I was born in the rooms below Throneshields and apprenticed to Master Ellestrakust. As a dwarf I know that I'm supposed to honor the stones of our tunnels and became adept at the mason's art of finding the sympathy between two stones, that they might cleave to eachother without seam. However, my eyes always tended to stray past the lintels and porticos up to the forbidden horizons - while Master Ellestrakust lectured on the importances of corner and keystones, on the balance of opposing forces and the earth-lore of the deep miners.
I admit it now, though before I dared not, even to myself:
Though I attended his lectures with ready ear, my heart dwelt not in solid stone or sparkling gem but in unknown horizons and a most undwarvenly appetite for wide open spaces. One night I snuck out of the apprentice's caverns and into the Museum proper, where they quaffed mead so fresh, the bees were still buzzing. That night changed my life forever, for an old dwarf, with many scars and twinkling eyes, paid for his mead with words of derring-do and stealthy skill, of deeds and lands both fantastic and distant, of seas he'd swum and foes he'd vanquished, of treasures gained and companions lost, often within moments of each-other. My heart leapt double-time in my chest, and he noticed my shy eyes brighten over edge of my mead barrel, for he beckoned me over and offered me a biscuit made of polar bear tongue spiced with some unknown topside greenery. "The trick to these things", he spoke quietly, as I savored the enticingly strange flavor, "is to follow your heart, but keep both eyes open. Remember, 'Should' and 'if' never did exist, only 'is' or 'is not'. When your 'is', 'is not', go whence you came."
I wasn't quite sure what he meant, but the buzzing mead was strong and it hit my head like a load of stone rolling off a peasant's back and we all had a roaring good time after that. The morning was another story, for I had to admit my escapade to my old master and see his familiar brow furrow in concern over my discontent once more.
"Oh, Graniteriddles, Graniteriddles, what am I to do with you?" he asked tiredly, his eyes skipping from cornice to join in the ceiling, checking for nonexistant cracks more out of habit than purpose as his mind examined the problem of his sky-minded apprentice from all angles, like the plans to some improbable noble-inspired structure. A long silence passed, he considering, me fidgeting with my hem. The silence stretched on and on until finally he let out a deep sigh and focused once more on my small and trembling form.

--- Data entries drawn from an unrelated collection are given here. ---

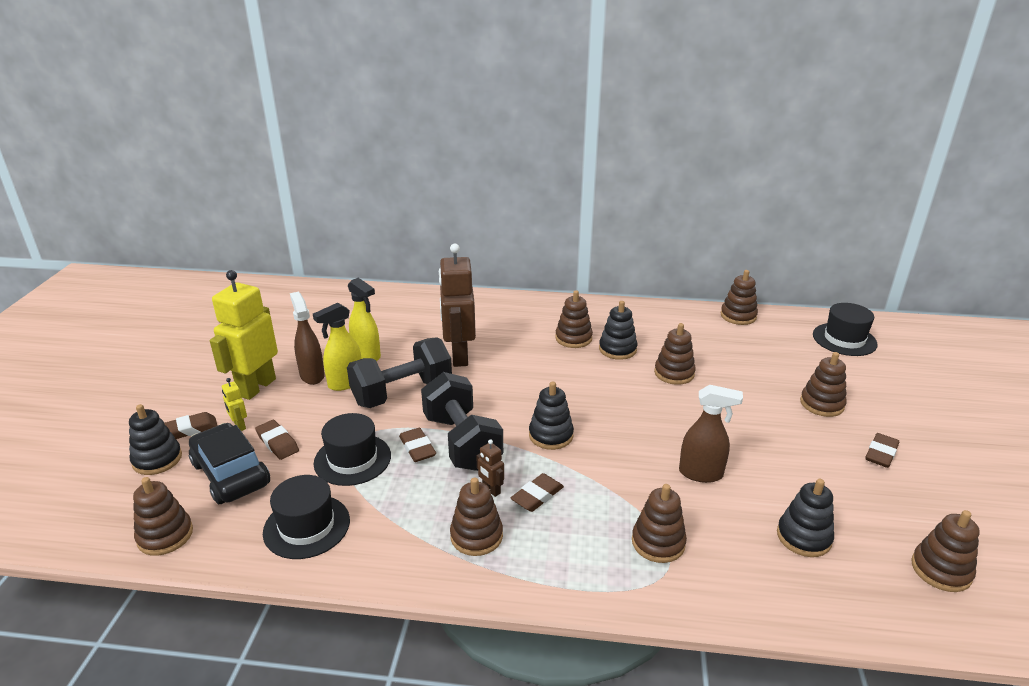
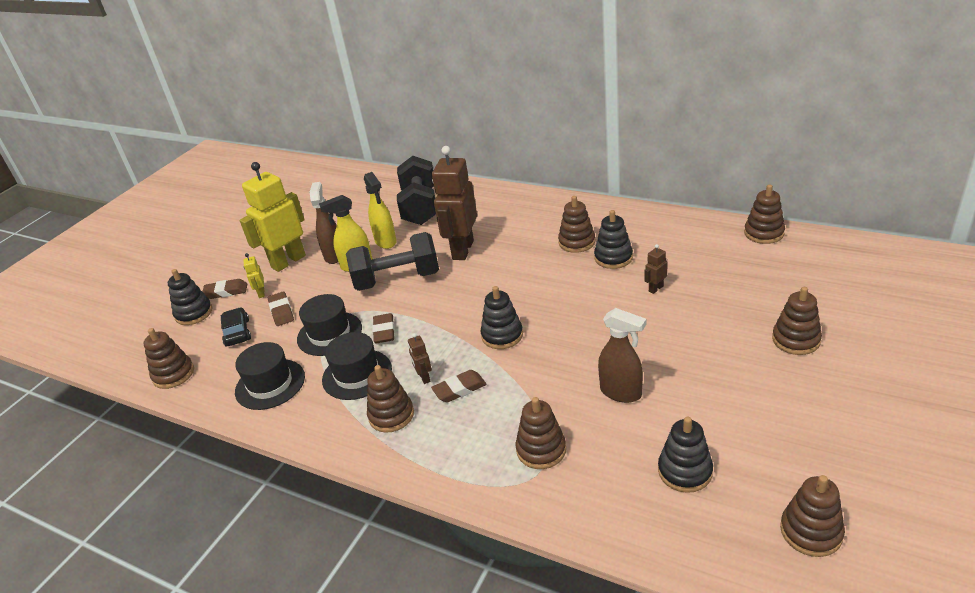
camera: 25 degrees right, 5 degrees up
(230, 474) = (237, 332): black car -> black car, size x0.59
(462, 442) = (423, 331): black dumbbell -> black dumbbell (420, 207)
(674, 373) = (655, 288): brown stacking toy -> brown robot
(844, 339) = (872, 271): black hat -> black hat (357, 374)
(881, 453) = (827, 402): brown eraser -> none

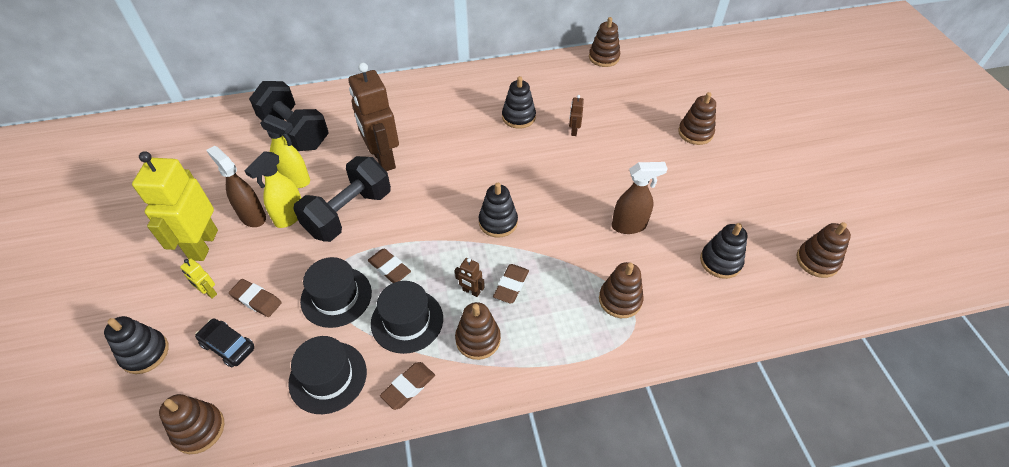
camera: 45 degrees left, 15 degrees up
(226, 292) = (160, 310): brown eraser -> brown eraser (408, 387)
(576, 242) = (476, 114): brown stacking toy -> none

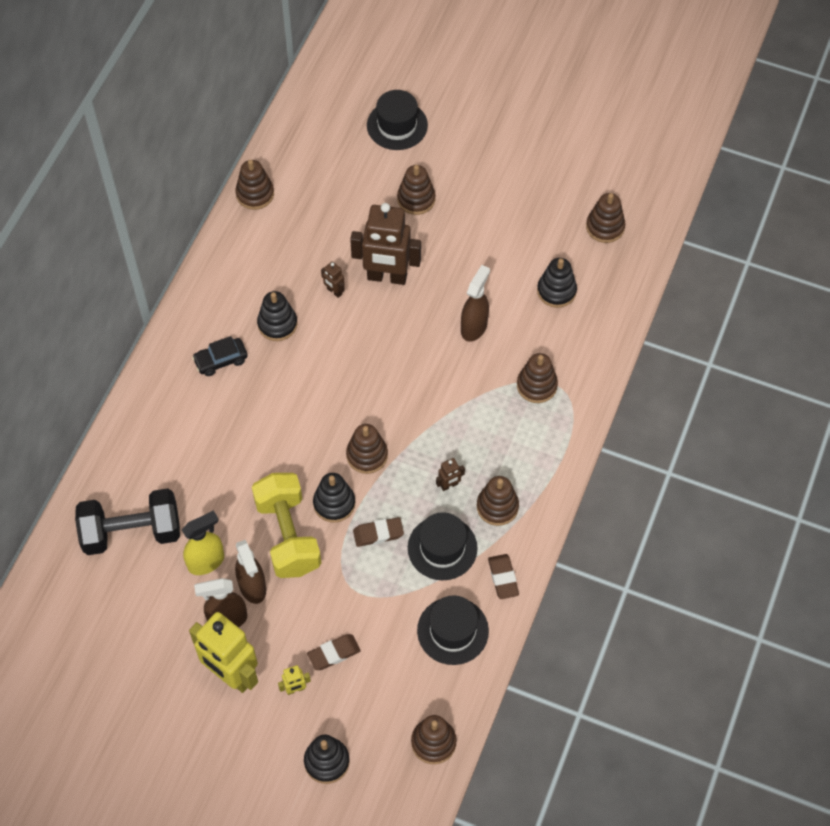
camera: 55 degrees left, 10 degrees up
(228, 346) = (367, 694): black car -> black car (221, 360)
(289, 216) = (252, 587): yellow spray bottle -> brown spray bottle
(336, 296) = (377, 589): black hat -> black hat (397, 125)
(349, 213) = (288, 535): black dumbbell -> yellow dumbbell
(383, 159) = (239, 472): brown robot -> brown robot (387, 277)
(455, 222) = (367, 455): none -> brown stacking toy
(498, 222) = (393, 422): black stacking toy -> black stacking toy (334, 503)
(511, 285) = (466, 453): brown eraser -> none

"You have no real place within the safety of stone and clan - your sense of duty has been overcome by your curiosity time and again and it ever shall be, I fear." He again let out a great sigh. "So be it." He then gestured to someone behind me, "You may as well come into the light, old freind, it seems you've stolen another of my apprentices."
He was answered by a chuckle as the old tale-teller stepped out of the shadows. "Her heart was distant long before I tasted my first homecoming mead, old stonefitter. Let me show her her heart's desire." With that he removed her pale, dusty novice's cloak and handed it solemnly to her sorrow-eyed master before clasping a brown and green one to my shoulders. Come, little ranger, let's see where your heart has led you.
In the dim room, I saw the old mason raise the cast-away cloak to wipe away a tear, as if mourning the death of a loved one. I thought nothing of it at the time, thinking it the sentimentality of an old dwarf in his hole, mourning younger years.
~~
It is the 3rd of Granite, the 1060th cycle since the Making as the gnomon-keepers reckon it and I, Graniteriddles Asob, am a newly apprenticed huntress. How my heart hammers: the sky is so big! I wonder, is it hung using something akin to the sympathy of stone?